L'arrêt de la Cour de justice de l'Union européenne (ECJ) contre la justice polonaise pour violation des principes du droit de l'UE porte un message à la Cour constitutionnelle fédérale allemande. L'expert juridique de Bielefeld, Franz Mayer, y voit un rappel selon lequel l'ECJ a le dernier mot et que le droit de l'UE prime sur le droit national. Cela touche des aspects sensibles de la jurisprudence allemande.
La CJUE a condamné la Pologne car sa Cour constitutionnelle a refusé de reconnaître les arrêts de la plus haute juridiction de l'UE, invoquant la constitution polonaise. Les juges de Luxembourg ont insisté sur le fait que le droit de l'UE prime sur le droit national. Franz Mayer, de l'université de Bielefeld, y voit un signal clair adressé aux cours suprêmes nationales, y compris à la Cour constitutionnelle fédérale allemande de Karlsruhe.
Mayer déclare : « Cela reste un « point de rupture » avec les cours suprêmes nationales. » Il estime que la CJUE aurait rendu un jugement similaire dans l'affaire allemande concernant la controversée décision de la Banque centrale européenne (BCE) de 2020. À l'époque, la Cour constitutionnelle fédérale avait ignoré une décision de Luxembourg, arguant que le droit de l'UE ne devait pas empiéter sur l'identité constitutionnelle nationale.

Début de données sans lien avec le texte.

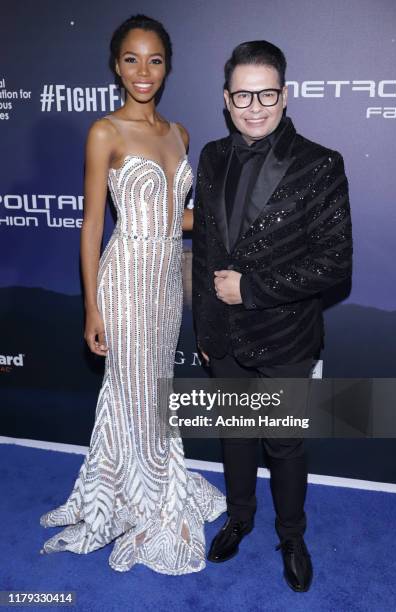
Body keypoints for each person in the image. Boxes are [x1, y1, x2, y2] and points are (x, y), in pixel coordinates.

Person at [39, 14, 225, 575]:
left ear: (167, 66)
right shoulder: (106, 132)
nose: (143, 72)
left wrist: (231, 221)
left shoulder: (180, 134)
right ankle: (134, 496)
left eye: (155, 60)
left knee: (154, 388)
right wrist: (92, 305)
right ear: (116, 65)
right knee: (130, 387)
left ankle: (150, 476)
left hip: (170, 280)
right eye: (131, 59)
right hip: (125, 278)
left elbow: (179, 217)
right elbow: (93, 224)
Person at [192, 40, 352, 591]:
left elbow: (335, 264)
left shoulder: (320, 163)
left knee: (283, 444)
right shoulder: (212, 156)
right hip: (225, 337)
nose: (254, 106)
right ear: (226, 98)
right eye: (243, 94)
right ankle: (239, 519)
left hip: (285, 334)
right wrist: (205, 327)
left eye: (266, 93)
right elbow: (208, 251)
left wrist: (253, 289)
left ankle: (291, 535)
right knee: (235, 437)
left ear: (284, 95)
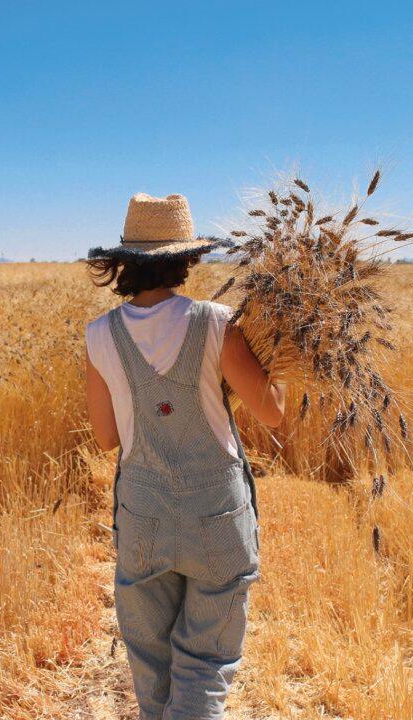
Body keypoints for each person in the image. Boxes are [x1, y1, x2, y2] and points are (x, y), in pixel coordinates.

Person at [84, 193, 285, 719]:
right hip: (216, 515)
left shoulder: (99, 335)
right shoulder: (218, 322)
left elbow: (107, 437)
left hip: (143, 513)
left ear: (126, 259)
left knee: (152, 668)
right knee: (204, 667)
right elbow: (273, 414)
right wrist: (283, 365)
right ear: (186, 258)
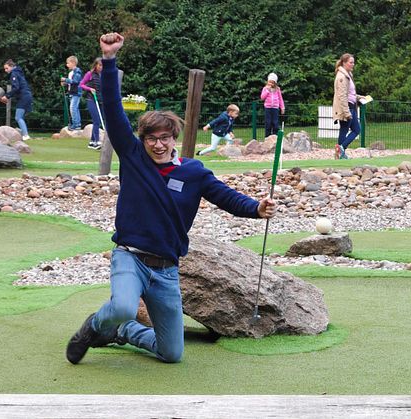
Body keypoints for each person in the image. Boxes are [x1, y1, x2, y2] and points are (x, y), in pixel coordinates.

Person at [66, 32, 278, 365]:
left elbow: (227, 199)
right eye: (152, 138)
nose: (158, 144)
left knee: (172, 352)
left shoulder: (193, 172)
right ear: (143, 140)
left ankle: (122, 332)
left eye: (165, 138)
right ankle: (94, 327)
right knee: (122, 306)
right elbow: (112, 108)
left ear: (174, 138)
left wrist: (256, 207)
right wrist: (109, 60)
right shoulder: (133, 157)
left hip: (166, 269)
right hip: (130, 258)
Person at [332, 53, 366, 160]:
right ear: (344, 63)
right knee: (347, 130)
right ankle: (341, 151)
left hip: (351, 106)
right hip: (346, 108)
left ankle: (340, 151)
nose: (353, 64)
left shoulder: (348, 75)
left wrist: (360, 97)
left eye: (353, 62)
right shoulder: (342, 76)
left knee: (355, 129)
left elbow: (350, 93)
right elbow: (342, 96)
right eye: (350, 62)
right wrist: (347, 112)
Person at [0, 59, 33, 141]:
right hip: (27, 96)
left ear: (11, 66)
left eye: (6, 68)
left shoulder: (14, 74)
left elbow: (16, 88)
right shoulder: (19, 72)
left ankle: (25, 135)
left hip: (23, 97)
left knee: (18, 117)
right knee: (20, 117)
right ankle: (24, 134)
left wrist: (7, 96)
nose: (5, 70)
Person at [80, 57, 104, 150]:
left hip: (101, 100)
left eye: (103, 65)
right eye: (100, 65)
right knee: (97, 120)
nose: (101, 67)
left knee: (99, 121)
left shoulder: (103, 75)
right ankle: (97, 141)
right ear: (96, 65)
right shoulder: (89, 74)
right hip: (91, 100)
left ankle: (91, 142)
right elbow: (81, 84)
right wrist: (90, 89)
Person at [61, 55, 83, 131]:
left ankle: (76, 125)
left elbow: (75, 81)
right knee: (75, 108)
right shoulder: (72, 72)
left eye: (68, 63)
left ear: (73, 63)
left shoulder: (77, 72)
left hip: (76, 92)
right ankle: (78, 124)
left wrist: (65, 79)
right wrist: (65, 83)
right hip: (73, 92)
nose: (67, 65)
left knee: (73, 108)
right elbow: (72, 83)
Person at [260, 73, 284, 138]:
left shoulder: (277, 89)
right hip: (268, 108)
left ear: (275, 83)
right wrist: (267, 91)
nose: (271, 84)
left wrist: (282, 107)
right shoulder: (265, 89)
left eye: (272, 83)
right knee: (268, 123)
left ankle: (275, 136)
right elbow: (262, 97)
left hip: (275, 108)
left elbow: (280, 99)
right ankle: (267, 137)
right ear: (268, 81)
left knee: (275, 123)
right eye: (269, 82)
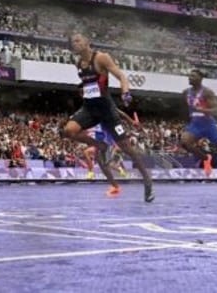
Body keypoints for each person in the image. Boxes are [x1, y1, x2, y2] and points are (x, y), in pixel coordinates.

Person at [61, 32, 154, 202]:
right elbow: (89, 84)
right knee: (68, 130)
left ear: (87, 42)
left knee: (127, 148)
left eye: (77, 40)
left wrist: (125, 92)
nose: (74, 44)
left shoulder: (101, 58)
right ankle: (101, 145)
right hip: (89, 108)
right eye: (72, 42)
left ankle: (147, 181)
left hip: (107, 110)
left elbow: (121, 76)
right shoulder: (78, 63)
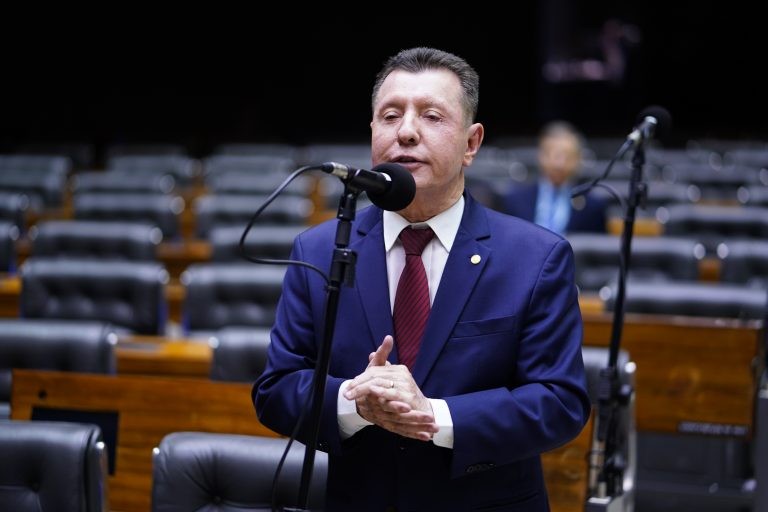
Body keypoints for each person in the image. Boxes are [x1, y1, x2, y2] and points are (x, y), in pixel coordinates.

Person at [253, 47, 590, 511]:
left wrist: (434, 415)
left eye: (431, 116)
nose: (406, 132)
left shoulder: (536, 257)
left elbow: (559, 402)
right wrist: (353, 401)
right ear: (372, 132)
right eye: (390, 116)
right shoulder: (319, 250)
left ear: (471, 143)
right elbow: (276, 390)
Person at [504, 120, 608, 235]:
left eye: (568, 156)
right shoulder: (515, 200)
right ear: (540, 155)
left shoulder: (593, 206)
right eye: (553, 155)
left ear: (578, 159)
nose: (559, 164)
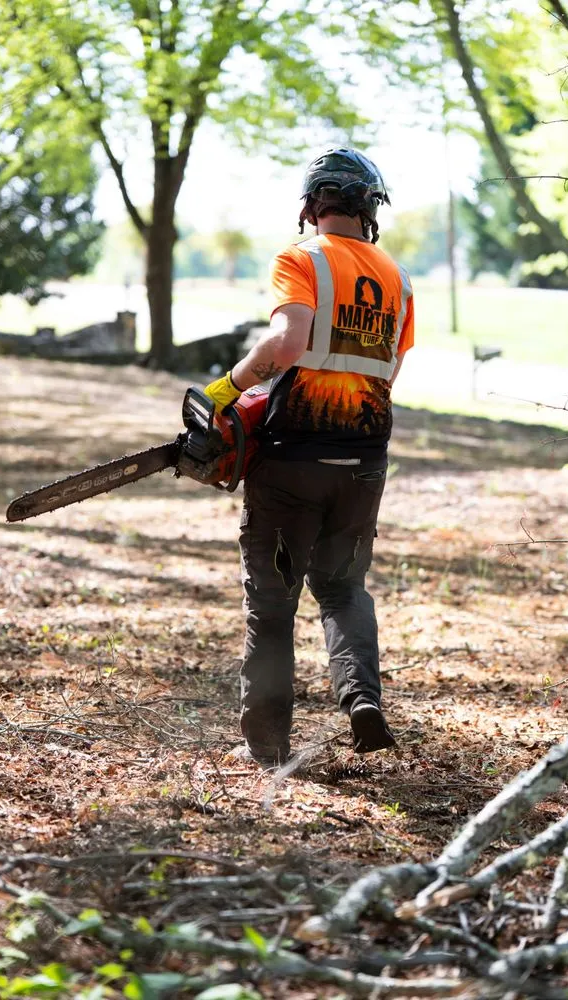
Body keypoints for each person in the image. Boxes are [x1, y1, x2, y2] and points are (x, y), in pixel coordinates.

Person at [202, 147, 415, 766]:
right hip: (364, 462)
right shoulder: (398, 279)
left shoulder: (303, 258)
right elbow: (388, 371)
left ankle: (268, 746)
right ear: (370, 208)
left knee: (271, 604)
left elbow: (289, 341)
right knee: (344, 589)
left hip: (292, 459)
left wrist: (227, 390)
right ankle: (361, 700)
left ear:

La Commission européenne avait engagé une procédure d'infraction contre l'Allemagne mais y a renoncé après des assurances du gouvernement fédéral. Mayer note : « L'« éléphant constitutionnel de Karlsruhe » était visiblement présent dans la pièce. » Néanmoins, l'expert indique que la Cour constitutionnelle fédérale est d'accord sur de nombreux points de l'arrêt, comme les défauts de nomination dans la cour polonaise qui ont sapé son indépendance.
Ce jugement met en lumière les tensions persistantes entre le droit de l'UE et la souveraineté nationale, comme on le voit dans d'autres pays. Il incite à reconnaître l'autorité de la CJUE sans balayer toutes les préoccupations nationales.